What the task asks – Locate "Contrat pacte" in the records below, then copy its line and every following line exactly, without the pictures.

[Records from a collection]
__________

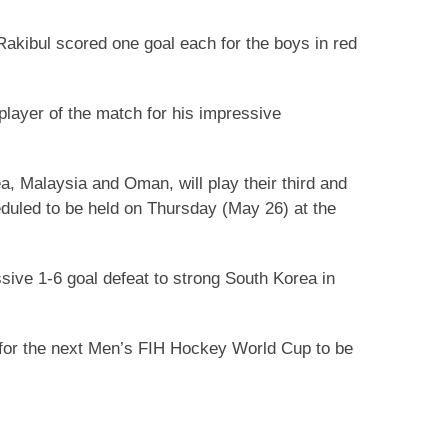
kibul scored one goal each for the boys in red
ayer of the match for his impressive
, Malaysia and Oman, will play their third and
duled to be held on Thursday (May 26) at the
sive 1-6 goal defeat to strong South Korea in
y for the next Men’s FIH Hockey World Cup to be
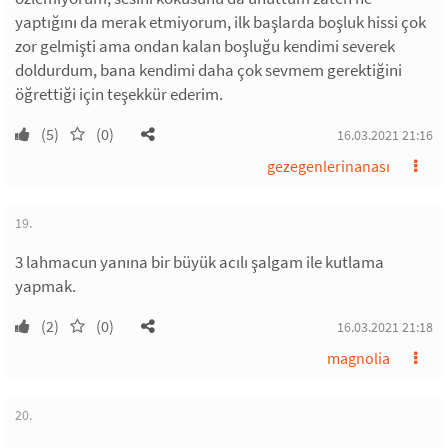
yaptığını da merak etmiyorum, ilk başlarda boşluk hissi çok
zor gelmişti ama ondan kalan boşluğu kendimi severek
doldurdum, bana kendimi daha çok sevmem gerektiğini
öğrettiği için teşekkür ederim.
(5)
(0)
16.03.2021 21:16
gezegenlerinanası
19.
3 lahmacun yanına bir büyük acılı şalgam ile kutlama
yapmak.
(2)
(0)
16.03.2021 21:18
magnolia
20.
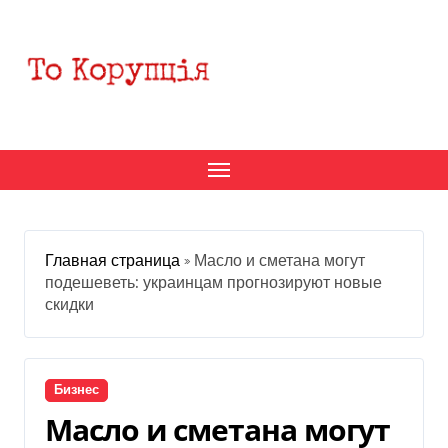
Перейти
к
содержанию
Главная страница
»
Масло и сметана могут
подешеветь: украинцам прогнозируют новые
скидки
Бизнес
Масло и сметана могут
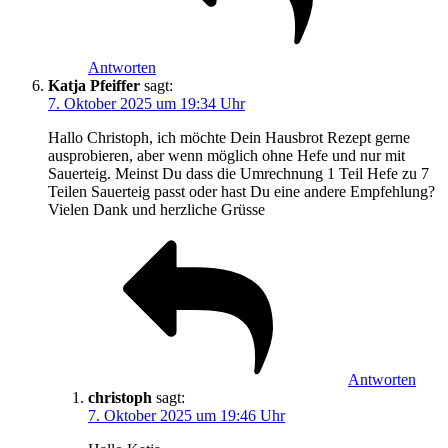
Antworten
Katja Pfeiffer
sagt:
7. Oktober 2025 um 19:34 Uhr
Hallo Christoph, ich möchte Dein Hausbrot Rezept gerne
ausprobieren, aber wenn möglich ohne Hefe und nur mit
Sauerteig. Meinst Du dass die Umrechnung 1 Teil Hefe zu 7
Teilen Sauerteig passt oder hast Du eine andere Empfehlung?
Vielen Dank und herzliche Grüsse
Antworten
christoph
sagt:
7. Oktober 2025 um 19:46 Uhr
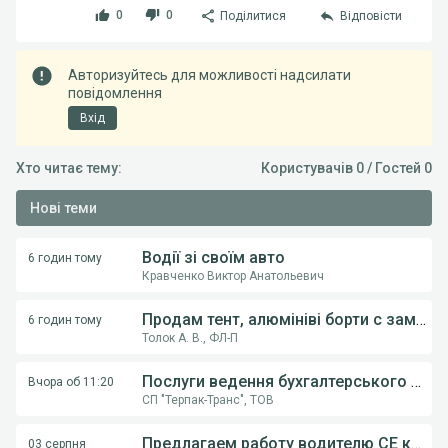
0
0
Поділитися
Відповісти
Авторизуйтесь для можливості надсилати
повідомлення
Вхід
Хто читає тему:
Користувачів 0 / Гостей 0
Нові теми
Водії зі своїм авто
6 годин тому
Кравченко Виктор Анатольевич
Продам тент, алюмініві борти с замками, на напівпричіпи KOGEL, Krona.
6 годин тому
Толок А. В., ФЛ-П
Послуги ведення бухгалтерського обліку ФОП,ТОВ
Вчора об 11:20
СП "Терпак-Транс", ТОВ
Предлагаем работу водителю СE категории на грузовом автовозе
03 серпня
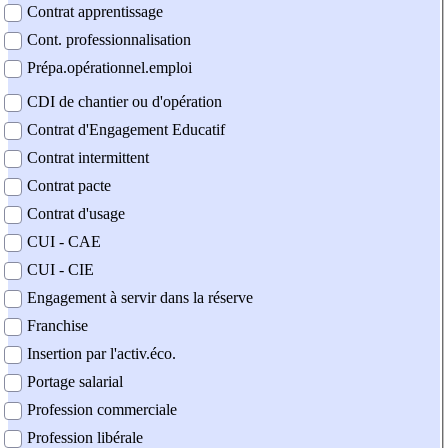
Contrat apprentissage
Cont. professionnalisation
Prépa.opérationnel.emploi
CDI de chantier ou d'opération
Contrat d'Engagement Educatif
Contrat intermittent
Contrat pacte
Contrat d'usage
CUI - CAE
CUI - CIE
Engagement à servir dans la réserve
Franchise
Insertion par l'activ.éco.
Portage salarial
Profession commerciale
Profession libérale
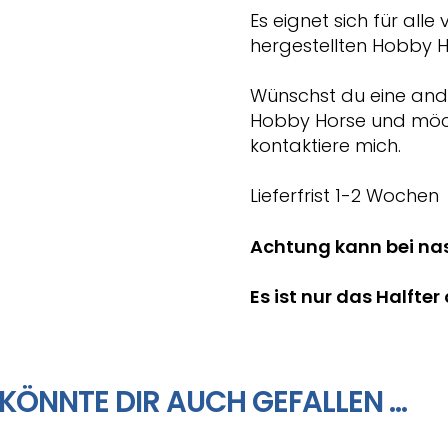
Es eignet sich für all
hergestellten Hobby H
Wünschst du eine ande
Hobby Horse und möcht
kontaktiere mich.
Lieferfrist 1-2 Wochen
Achtung kann bei na
Es ist nur das Halfte
KÖNNTE DIR AUCH GEFALLEN …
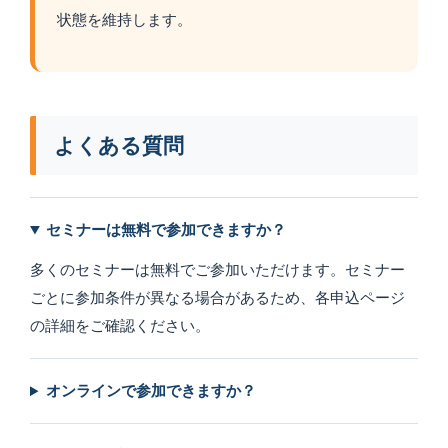
状態を維持します。
よくある質問
セミナーは無料で参加できますか？
多くのセミナーは無料でご参加いただけます。セミナー
ごとに参加条件が異なる場合があるため、各申込ページ
の詳細をご確認ください。
オンラインで参加できますか？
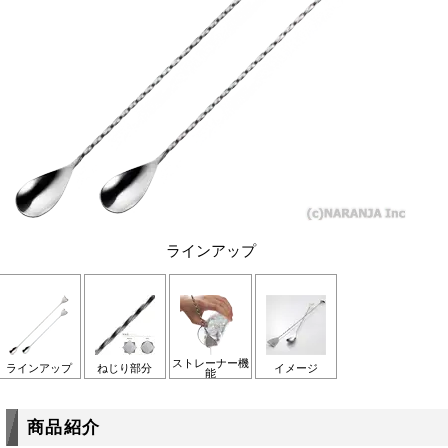
ラインアップ
ストレーナー機
ラインアップ
ねじり部分
イメージ
能
商品紹介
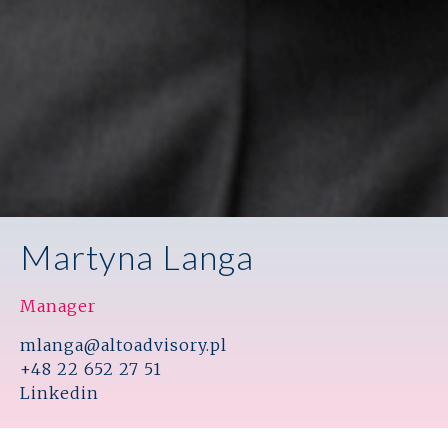
Martyna Langa
Manager
mlanga@altoadvisory.pl
+48 22 652 27 51
Linkedin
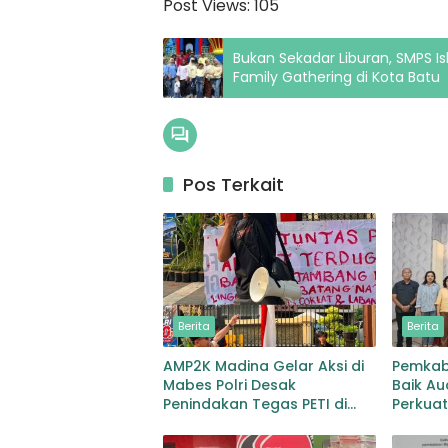
Post Views:
105
Bukan Sekadar Liburan, SMPS I
Family Gathering di Kota Batu
Pos Terkait
Berita
Berita
AMP2K Madina Gelar Aksi di
Pemkab
Mabes Polri Desak
Baik Au
Penindakan Tegas PETI di
Perkuat
Lingga Bayu dan Batang
Pemuli
Natal
dan Pe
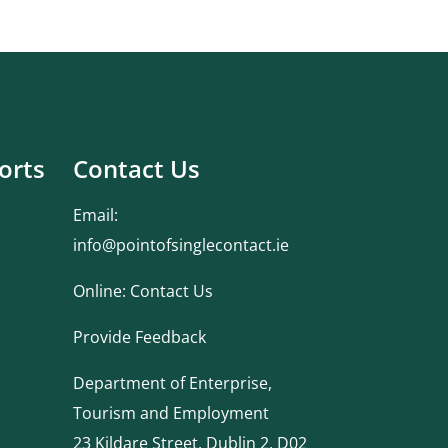
orts
Contact Us
Email:
info@pointofsinglecontact.ie
Online:
Contact Us
Provide Feedback
Department of Enterprise,
Tourism and Employment
23 Kildare Street, Dublin 2, D02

__________

Solution for this task –
Contrat pacte
Contrat d'usage
CUI - CAE
CUI - CIE
Engagement à servir dans la réserve
Franchise
Insertion par l'activ.éco.
Portage salarial
Profession commerciale
Profession libérale
Es eignet sich für all
hergestellten Hobby H
Wünschst du eine ande
Hobby Horse und möcht
kontaktiere mich.
Lieferfrist 1-2 Wochen
Achtung kann bei na
Es ist nur das Halfte
KÖNNTE DIR AUCH GEFALLEN …
状態を維持します。
よくある質問
セミナーは無料で参加できますか？
多くのセミナーは無料でご参加いただけます。セミナー
ごとに参加条件が異なる場合があるため、各申込ページ
の詳細をご確認ください。
オンラインで参加できますか？
ラインアップ
ストレーナー機
ラインアップ
ねじり部分
イメージ
能
商品紹介
Martyna Langa
Manager
mlanga@altoadvisory.pl
+48 22 652 27 51
Linkedin
Post Views:
105
Bukan Sekadar Liburan, SMPS I
Family Gathering di Kota Batu
Pos Terkait
Berita
Berita
AMP2K Madina Gelar Aksi di
Pemkab
Mabes Polri Desak
Baik Au
Penindakan Tegas PETI di
Perkuat
Lingga Bayu dan Batang
Pemuli
Natal
dan Pe
orts
Contact Us
Email:
info@pointofsinglecontact.ie
Online:
Contact Us
Provide Feedback
Department of Enterprise,
Tourism and Employment
23 Kildare Street, Dublin 2, D02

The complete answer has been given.